### Task prompt
Repeat the data exactly, please; no pictures belong in the copy.
Top of Given material
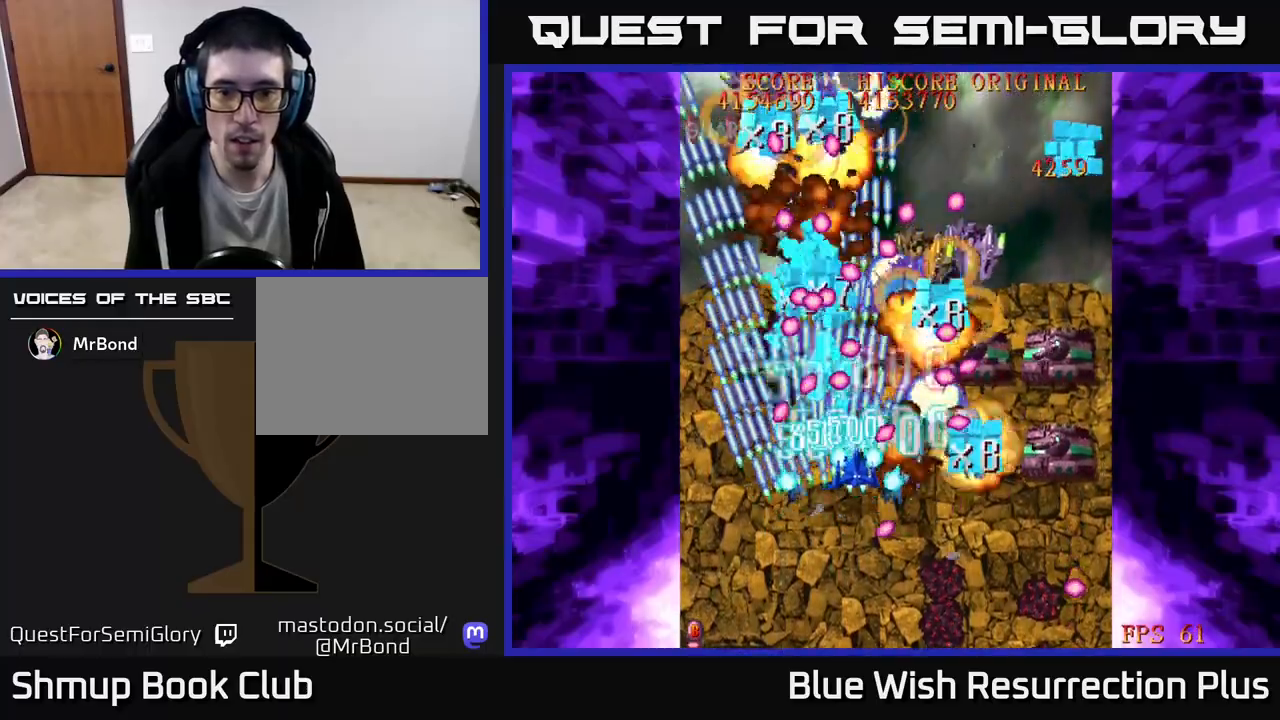
{"buttons": ["X", "DPAD_RIGHT"], "events": [[33, "DPAD_DOWN", "down"], [167, "DPAD_DOWN", "up"], [300, "DPAD_DOWN", "down"], [450, "DPAD_DOWN", "up"]]}
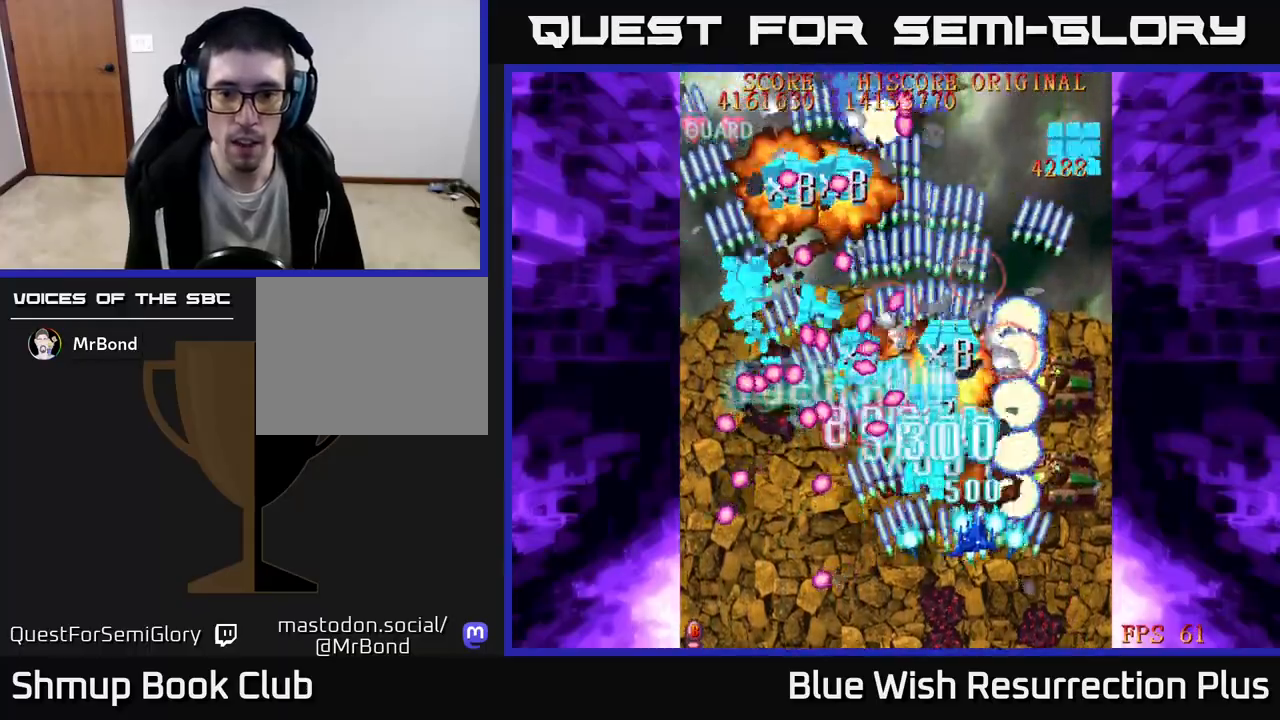
{"buttons": ["A", "DPAD_UP", "DPAD_LEFT"], "events": [[100, "DPAD_UP", "down"], [317, "DPAD_RIGHT", "up"], [433, "A", "down"], [467, "DPAD_LEFT", "down"], [500, "X", "up"]]}
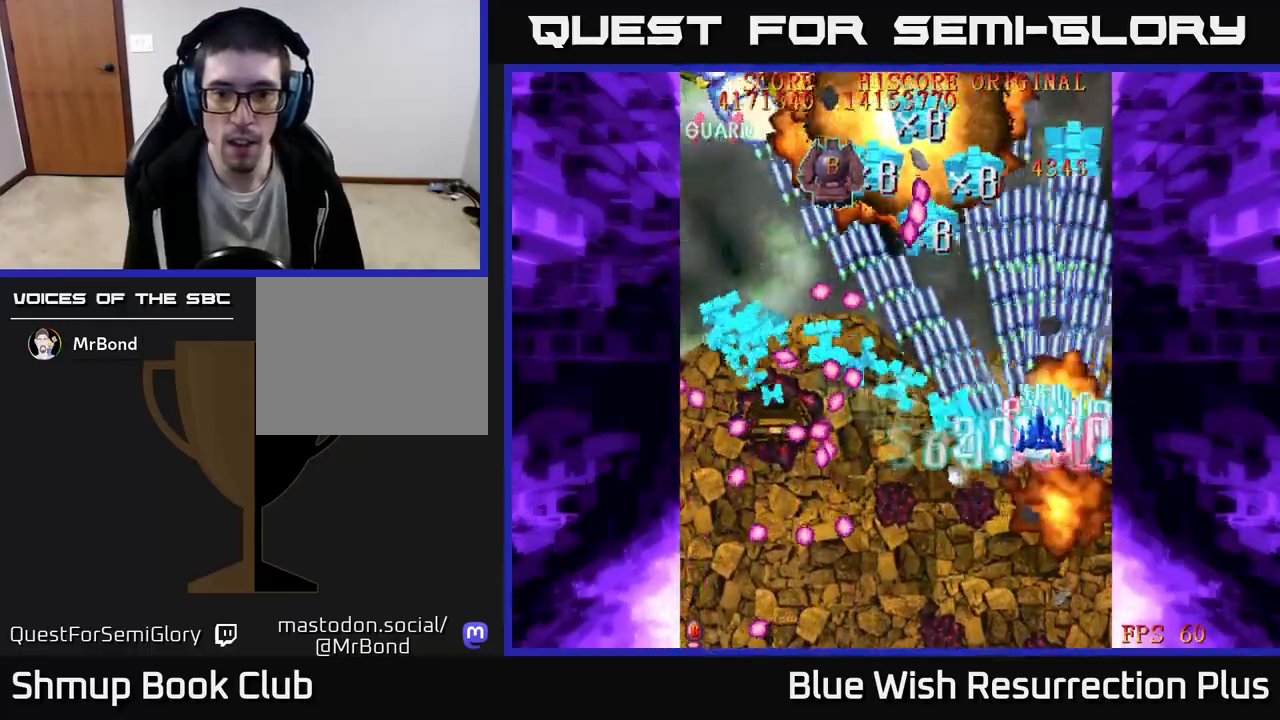
{"buttons": ["X", "DPAD_LEFT"], "events": [[100, "DPAD_UP", "up"], [267, "X", "down"], [300, "A", "up"], [300, "DPAD_DOWN", "down"], [417, "DPAD_DOWN", "up"]]}
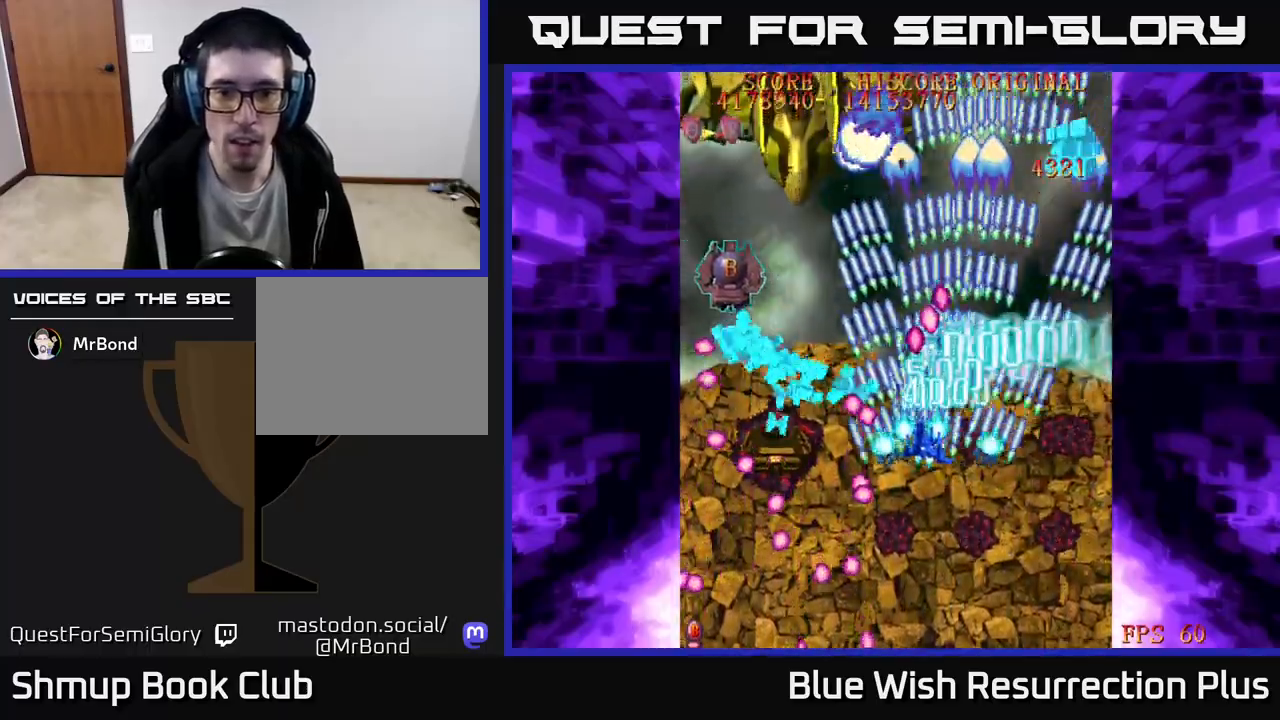
{"buttons": ["A", "DPAD_RIGHT"], "events": [[150, "DPAD_DOWN", "down"], [233, "A", "down"], [267, "DPAD_LEFT", "up"], [283, "X", "up"], [333, "DPAD_RIGHT", "down"], [417, "DPAD_DOWN", "up"]]}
Bottom of Given material
### Worked solution
{"buttons": ["X", "DPAD_RIGHT"], "events": [[33, "DPAD_DOWN", "down"], [167, "DPAD_DOWN", "up"], [300, "DPAD_DOWN", "down"], [450, "DPAD_DOWN", "up"]]}
{"buttons": ["A", "DPAD_UP", "DPAD_LEFT"], "events": [[100, "DPAD_UP", "down"], [317, "DPAD_RIGHT", "up"], [433, "A", "down"], [467, "DPAD_LEFT", "down"], [500, "X", "up"]]}
{"buttons": ["X", "DPAD_LEFT"], "events": [[100, "DPAD_UP", "up"], [267, "X", "down"], [300, "A", "up"], [300, "DPAD_DOWN", "down"], [417, "DPAD_DOWN", "up"]]}
{"buttons": ["A", "DPAD_RIGHT"], "events": [[150, "DPAD_DOWN", "down"], [233, "A", "down"], [267, "DPAD_LEFT", "up"], [283, "X", "up"], [333, "DPAD_RIGHT", "down"], [417, "DPAD_DOWN", "up"]]}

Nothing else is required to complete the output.